Mientras fui colocando los libros me di cuenta que había uno abierto sobre la mesa del comedor, como si alguien se hubiera detenido a leerlo sentado. Era el tomo amarillo de Publio Hurtado, 'Recuerdos cacereños del siglo XIX'. El libro estaba abierto por las páginas 148 y 149. Empecé a leer la historia real del cura José Rodríguez Fuerte, que fue ajusticiado en Cáceres el 18 de octubre de 1839. La historia era sorprendente. Se trataba de un cura de clase noble que era párroco de Calzadilla de los Barros, que se encuentra a 22 kilómetros de Zafra. Se había enamorado de la mujer del zapatero y como le molestaba el marido para sus encuentros gozosos, no se le ocurrió cosa mejor que asesinarle. Detenido fue juzgado en Cáceres, en donde tenía la sede la Real Audiencia de Extremadura (el actual Tribunal Superior de Justicia de Extremadura). Le condenaron a morir a garrote.

Escribió Publio Hurtado que el que fuera sacerdote de Calzadilla de los Barros, culpaba de su desgracia a la mujer en general y pidió a las autoridades que en sus últimas horas le permitieran no ver ni a una. No le hicieron caso y nunca hubo tantas mujeres en Cáceres en el paseo de un ajusticiado hasta el patíbulo. Vio centenares de mujeres desde que salió de la cárcel de la Audiencia, en la calle del Nido, hasta la picota o rollo que estaba en donde en 1844 comenzó a levantarse la Plaza de Toros, paseándole por la calle del Moro (ahora General Margallo).

Hurtado relata magistralmente que ese día amenazaba tormenta, y cuando el verdugo dio una vuelta al torniquete, empezaron a caer truenos y rayos. La gente huyó despavorida, también el verdugo, dejando al ajusticiado custodiado por unos pobres soldados, que a las horas vieron que el muerto... se movía. Eso ocurrió a las dos de la tarde. Se llevaron al cura al Hospital, y mientas deliberaban las autoridades si había que llevarlo otra vez al garrote o si se le había de perdonar la vida, porque así Dios lo quiso, resulta que a las doce de la noche el cura José Rodríguez Fuerte (que no lo era tanto) murió, pudiendo las autoridades dormir tranquilas.

En el margen de la última página que leí había escrito otro 'OJO' convertido en cara, y entonces recordé quien era el que hacía esas señales, y fui a por él causante de los fenómenos poltergeist.

Le encontré, como otras veces (hacía ya tiempo), en la iglesia de San Mateo al atardecer. Allí estaba el difunto Sanjosé, sentado en los bancos exteriores de piedra, viendo como se iba el día.

–¡Hombre! ¡Aquí está el fantasma tocacojones! – le dije malhumorado –. ¿Me puedes decir a qué viene lo de tirar mis libros?

–Es que estás siempre con tu Salvador Guinea, con tu Manuel Caridad... y ya no te acuerdas de mí.

(«Vaya – me dije – El muerto se me ha puesto celoso»).

–¡Qué no! ¡Qué no! ¿Cómo me voy a olvidar de ti? – Mentí –. Venga, vamos a dar una vuelta por la Ciudad Monumental y charlamos de nuestras cosas.

Y mientras me hablaba entusiasmado del Palacio de los Golfines de Arriba o el de La Generala, cuando sentí su cariñoso brazo frío sobre mis hombros, pensé en lo injusto de las prisas de la vida que hace que nos olvidemos de nuestros queridos muertos.

──────────

■ **Tus tareas**
1. Enumera todas las personas que el relato menciona por su nombre propio.
2. Según el relato, ¿son ciertas estas afirmaciones? (a) El cura fue ajusticiado en Cáceres en octubre de 1839. (b) Calzadilla de los Barros está a 22 kilómetros de Cáceres. (c) El verdugo se quedó junto al ajusticiado durante la tormenta.
3. Contesta con datos del relato:
(a) ¿Por qué páginas estaba abierto el libro de Publio Hurtado?
(b) ¿Cómo se llama ahora la calle del Moro?
(c) ¿Dónde encontró el narrador a Sanjosé?
Los registros son un material aparte del relato.

──────────

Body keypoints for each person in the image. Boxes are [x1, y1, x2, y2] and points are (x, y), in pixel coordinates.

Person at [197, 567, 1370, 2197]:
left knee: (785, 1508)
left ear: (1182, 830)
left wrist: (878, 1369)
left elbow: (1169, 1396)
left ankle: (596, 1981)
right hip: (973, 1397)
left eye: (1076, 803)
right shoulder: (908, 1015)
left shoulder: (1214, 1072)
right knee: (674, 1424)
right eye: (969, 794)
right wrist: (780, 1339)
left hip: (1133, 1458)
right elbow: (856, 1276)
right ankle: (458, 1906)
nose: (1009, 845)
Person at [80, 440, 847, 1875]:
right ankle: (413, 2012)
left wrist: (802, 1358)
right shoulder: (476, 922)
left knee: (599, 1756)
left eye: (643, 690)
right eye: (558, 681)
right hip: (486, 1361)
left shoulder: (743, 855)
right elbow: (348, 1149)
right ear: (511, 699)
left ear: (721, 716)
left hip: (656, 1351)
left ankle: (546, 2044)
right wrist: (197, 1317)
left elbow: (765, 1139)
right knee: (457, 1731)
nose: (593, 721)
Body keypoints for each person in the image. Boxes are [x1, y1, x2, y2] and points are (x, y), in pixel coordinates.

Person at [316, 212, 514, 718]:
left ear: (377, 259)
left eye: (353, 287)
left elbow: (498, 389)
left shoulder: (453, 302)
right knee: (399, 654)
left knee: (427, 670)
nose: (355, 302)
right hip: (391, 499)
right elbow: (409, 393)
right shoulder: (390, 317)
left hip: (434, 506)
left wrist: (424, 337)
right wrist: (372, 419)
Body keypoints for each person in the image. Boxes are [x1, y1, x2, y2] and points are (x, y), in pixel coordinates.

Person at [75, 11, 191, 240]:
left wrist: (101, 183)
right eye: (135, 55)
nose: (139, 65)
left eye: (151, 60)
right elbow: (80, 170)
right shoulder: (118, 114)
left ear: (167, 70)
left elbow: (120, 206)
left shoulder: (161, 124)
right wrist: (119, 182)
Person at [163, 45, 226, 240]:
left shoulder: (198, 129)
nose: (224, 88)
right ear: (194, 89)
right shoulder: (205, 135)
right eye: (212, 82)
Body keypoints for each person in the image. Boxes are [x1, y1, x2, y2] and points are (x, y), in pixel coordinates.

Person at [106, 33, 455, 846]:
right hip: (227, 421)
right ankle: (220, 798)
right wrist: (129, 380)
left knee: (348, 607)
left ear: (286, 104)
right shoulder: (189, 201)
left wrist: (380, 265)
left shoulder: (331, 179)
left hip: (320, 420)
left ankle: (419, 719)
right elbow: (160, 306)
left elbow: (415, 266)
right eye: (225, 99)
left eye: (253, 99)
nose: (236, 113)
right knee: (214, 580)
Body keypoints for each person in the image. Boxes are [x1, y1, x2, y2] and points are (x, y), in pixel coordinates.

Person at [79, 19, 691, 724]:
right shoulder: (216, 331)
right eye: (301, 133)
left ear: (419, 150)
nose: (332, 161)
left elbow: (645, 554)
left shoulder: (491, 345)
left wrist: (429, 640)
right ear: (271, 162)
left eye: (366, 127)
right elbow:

──────────

■ **Respuestas**
1. Publio Hurtado, José Rodríguez Fuerte, Salvador Guinea, Manuel Caridad y Sanjosé.

2.
(a) Sí: "fue ajusticiado en Cáceres el 18 de octubre de 1839".
(b) No: "se encuentra a 22 kilómetros de Zafra".
(c) No: "La gente huyó despavorida, también el verdugo".

3.
(a) Por las páginas 148 y 149.
(b) General Margallo.
(c) En la iglesia de San Mateo, sentado en los bancos exteriores de piedra, al atardecer.